---- Record excerpts

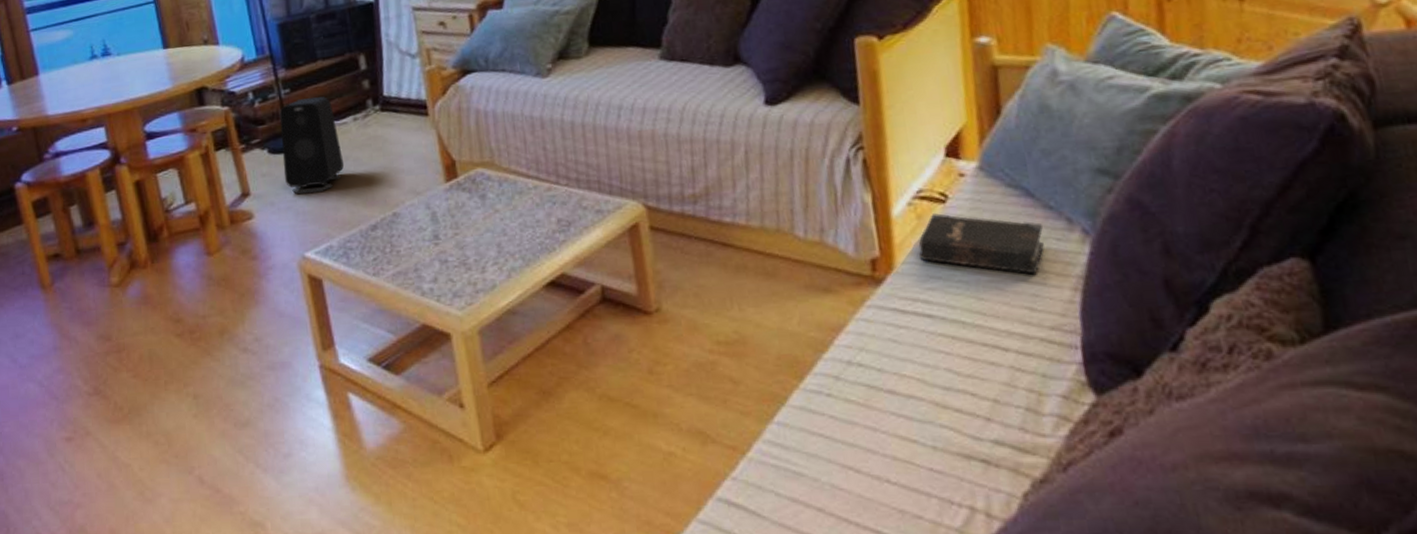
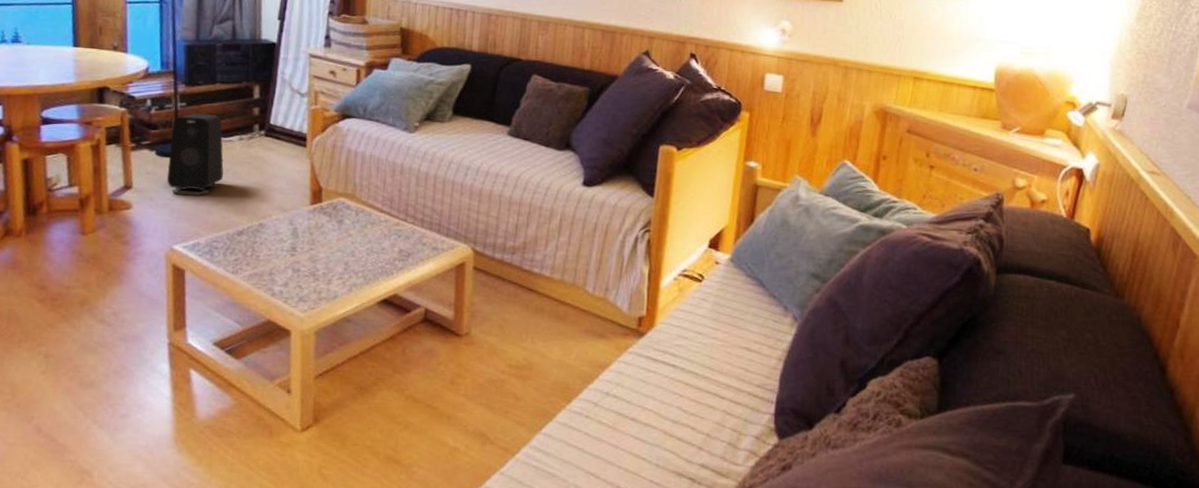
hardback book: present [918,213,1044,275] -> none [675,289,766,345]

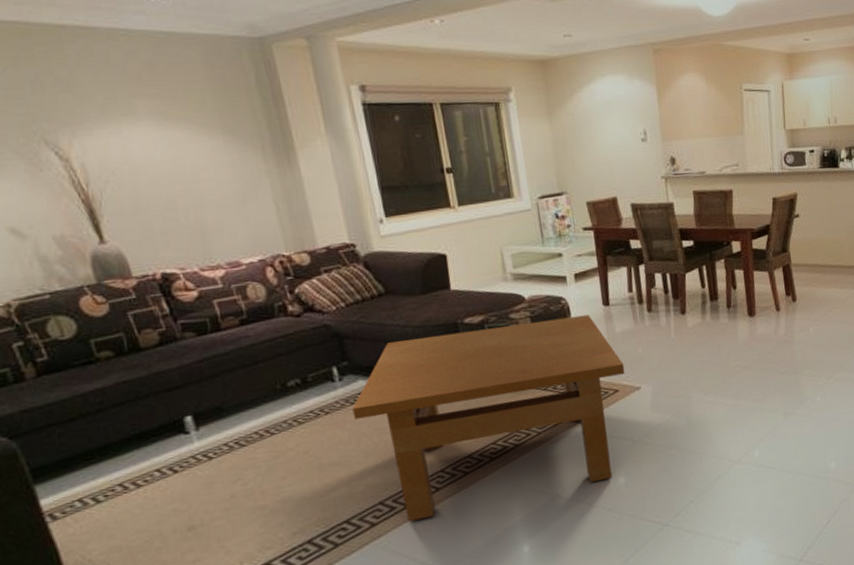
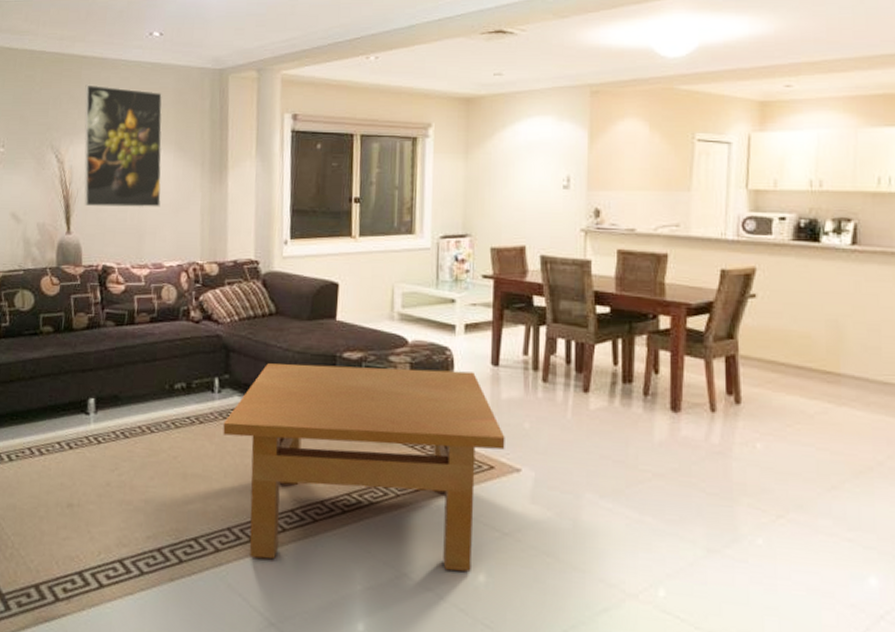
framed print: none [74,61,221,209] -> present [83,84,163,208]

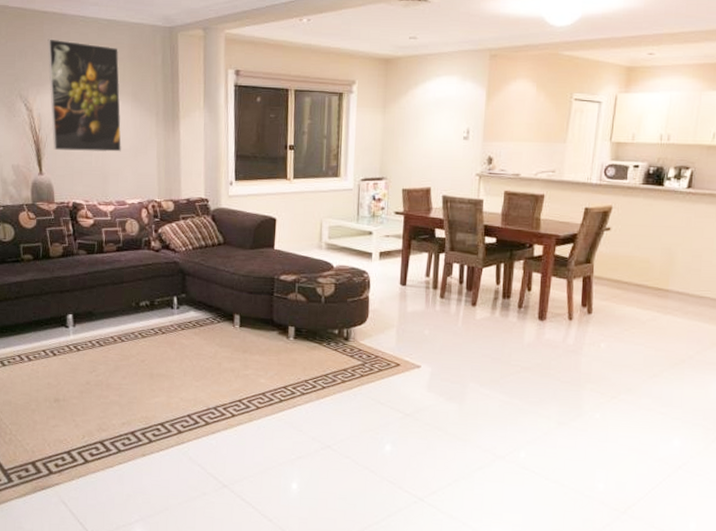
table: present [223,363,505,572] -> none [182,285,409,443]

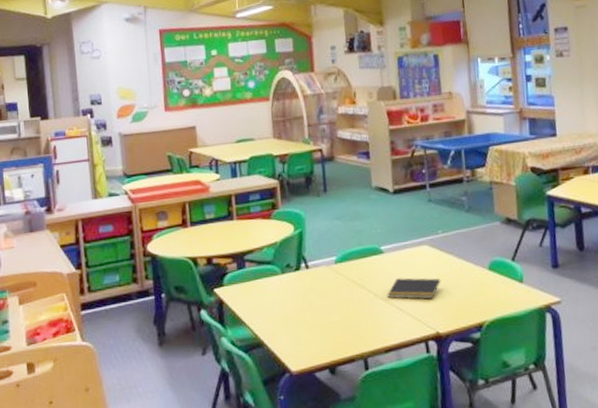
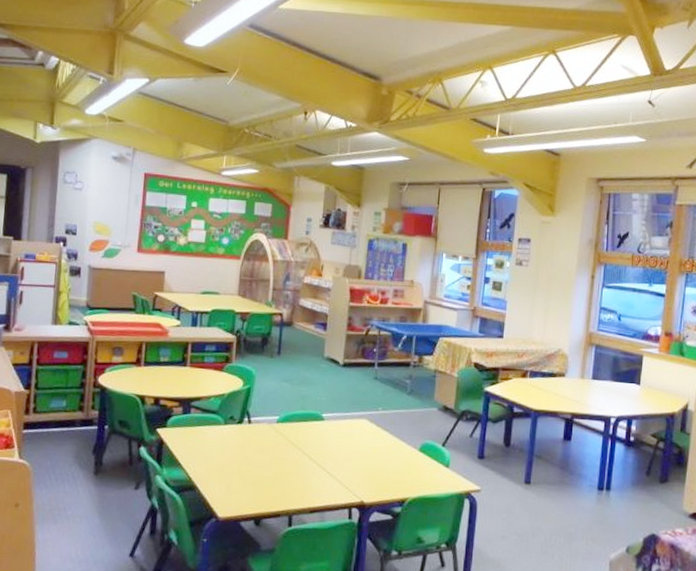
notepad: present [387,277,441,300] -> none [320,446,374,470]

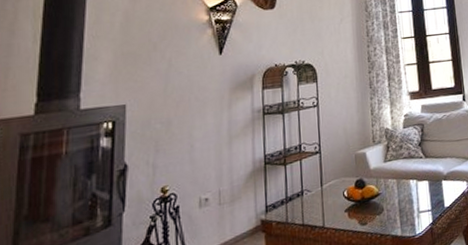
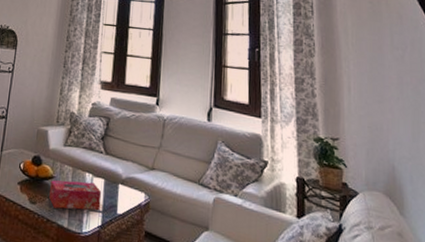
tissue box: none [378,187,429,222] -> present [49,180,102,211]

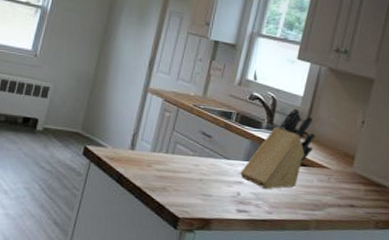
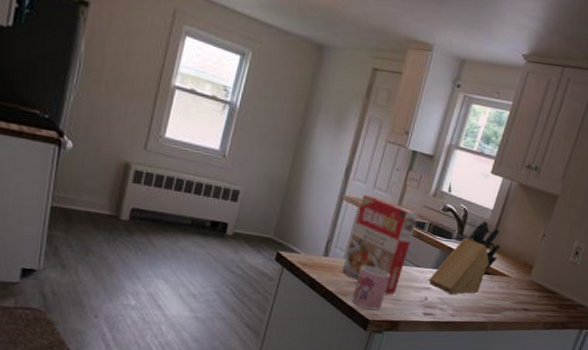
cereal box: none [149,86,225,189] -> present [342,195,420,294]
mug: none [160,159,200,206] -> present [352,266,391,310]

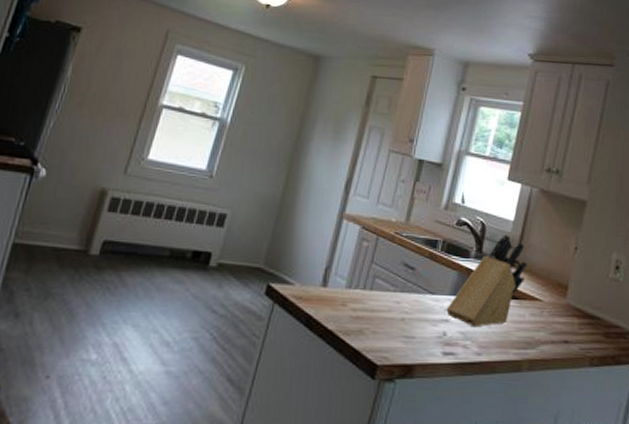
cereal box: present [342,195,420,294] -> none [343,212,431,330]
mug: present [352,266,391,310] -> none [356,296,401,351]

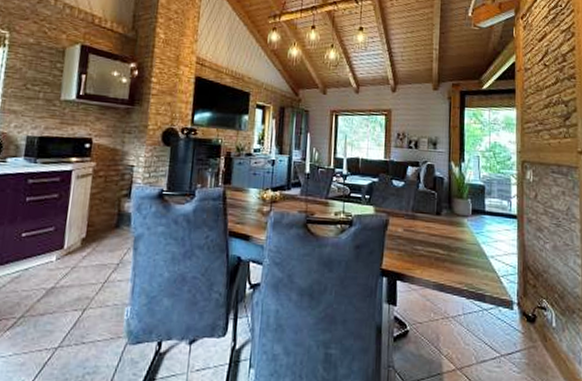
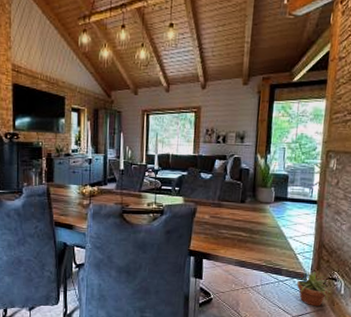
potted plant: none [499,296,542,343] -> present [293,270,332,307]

--------

Your assignment. Look over the entries above and count the lines where the word "cereal" appears, then report only that count.

Final answer. 2